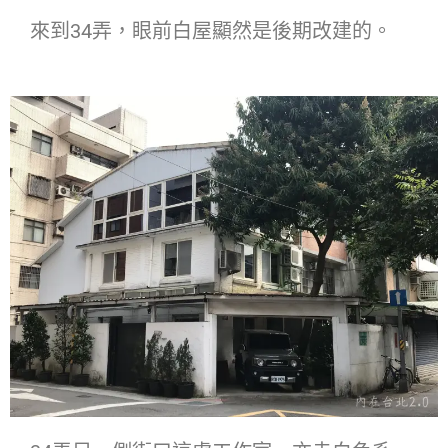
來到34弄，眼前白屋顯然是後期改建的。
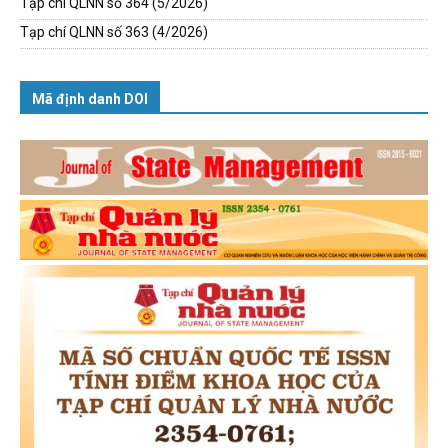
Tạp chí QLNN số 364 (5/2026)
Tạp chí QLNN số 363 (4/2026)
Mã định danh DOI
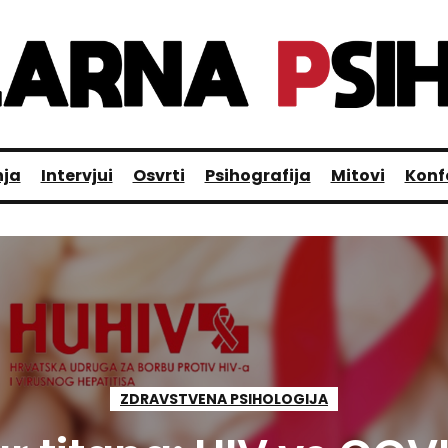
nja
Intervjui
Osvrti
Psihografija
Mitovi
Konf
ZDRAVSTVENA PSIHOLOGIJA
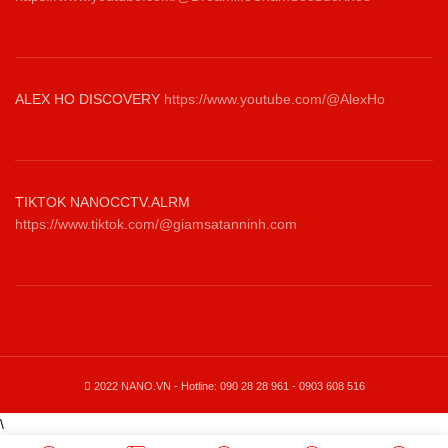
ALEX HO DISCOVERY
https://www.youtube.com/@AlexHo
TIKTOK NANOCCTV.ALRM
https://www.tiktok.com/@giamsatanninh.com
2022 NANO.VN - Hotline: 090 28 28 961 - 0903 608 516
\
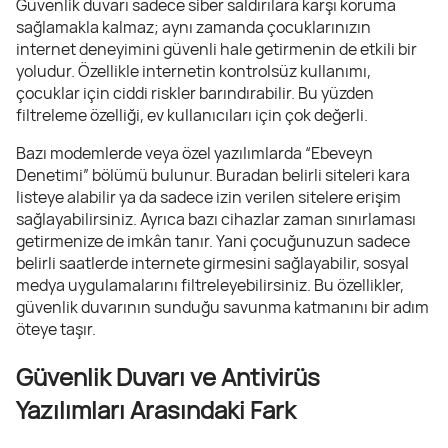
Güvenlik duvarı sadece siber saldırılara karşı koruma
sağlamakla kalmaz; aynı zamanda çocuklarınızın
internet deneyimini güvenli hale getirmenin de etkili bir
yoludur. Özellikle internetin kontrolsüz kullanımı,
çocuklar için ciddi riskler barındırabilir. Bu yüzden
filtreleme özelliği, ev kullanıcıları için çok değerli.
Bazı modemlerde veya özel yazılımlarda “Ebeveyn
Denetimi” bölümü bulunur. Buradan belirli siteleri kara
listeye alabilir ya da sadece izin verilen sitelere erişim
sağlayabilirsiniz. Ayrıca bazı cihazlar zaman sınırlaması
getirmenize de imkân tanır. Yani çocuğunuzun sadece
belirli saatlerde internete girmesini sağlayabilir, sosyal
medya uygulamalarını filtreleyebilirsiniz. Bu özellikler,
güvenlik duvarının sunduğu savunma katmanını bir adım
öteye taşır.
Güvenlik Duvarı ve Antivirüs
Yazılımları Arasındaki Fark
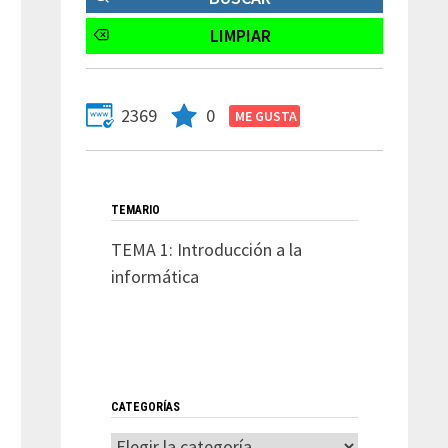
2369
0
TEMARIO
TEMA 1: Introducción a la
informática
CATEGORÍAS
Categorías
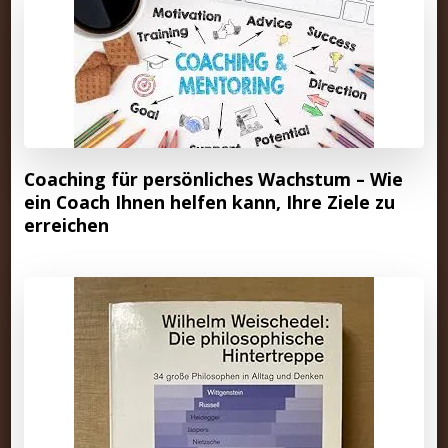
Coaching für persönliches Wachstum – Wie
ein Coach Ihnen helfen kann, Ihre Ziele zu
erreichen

____________________

### Task prompt
The aim is an exact repeat of the entire listing, stripped of pictures.

### Answer box
來到34弄，眼前白屋顯然是後期改建的。
Tạp chí QLNN số 364 (5/2026)
Tạp chí QLNN số 363 (4/2026)
Mã định danh DOI
nja
Intervjui
Osvrti
Psihografija
Mitovi
Konf
ZDRAVSTVENA PSIHOLOGIJA
ALEX HO DISCOVERY
https://www.youtube.com/@AlexHo
TIKTOK NANOCCTV.ALRM
https://www.tiktok.com/@giamsatanninh.com
2022 NANO.VN - Hotline: 090 28 28 961 - 0903 608 516
\
Güvenlik duvarı sadece siber saldırılara karşı koruma
sağlamakla kalmaz; aynı zamanda çocuklarınızın
internet deneyimini güvenli hale getirmenin de etkili bir
yoludur. Özellikle internetin kontrolsüz kullanımı,
çocuklar için ciddi riskler barındırabilir. Bu yüzden
filtreleme özelliği, ev kullanıcıları için çok değerli.
Bazı modemlerde veya özel yazılımlarda “Ebeveyn
Denetimi” bölümü bulunur. Buradan belirli siteleri kara
listeye alabilir ya da sadece izin verilen sitelere erişim
sağlayabilirsiniz. Ayrıca bazı cihazlar zaman sınırlaması
getirmenize de imkân tanır. Yani çocuğunuzun sadece
belirli saatlerde internete girmesini sağlayabilir, sosyal
medya uygulamalarını filtreleyebilirsiniz. Bu özellikler,
güvenlik duvarının sunduğu savunma katmanını bir adım
öteye taşır.
Güvenlik Duvarı ve Antivirüs
Yazılımları Arasındaki Fark
2369
0
TEMARIO
TEMA 1: Introducción a la
informática
CATEGORÍAS
Categorías
Coaching für persönliches Wachstum – Wie
ein Coach Ihnen helfen kann, Ihre Ziele zu
erreichen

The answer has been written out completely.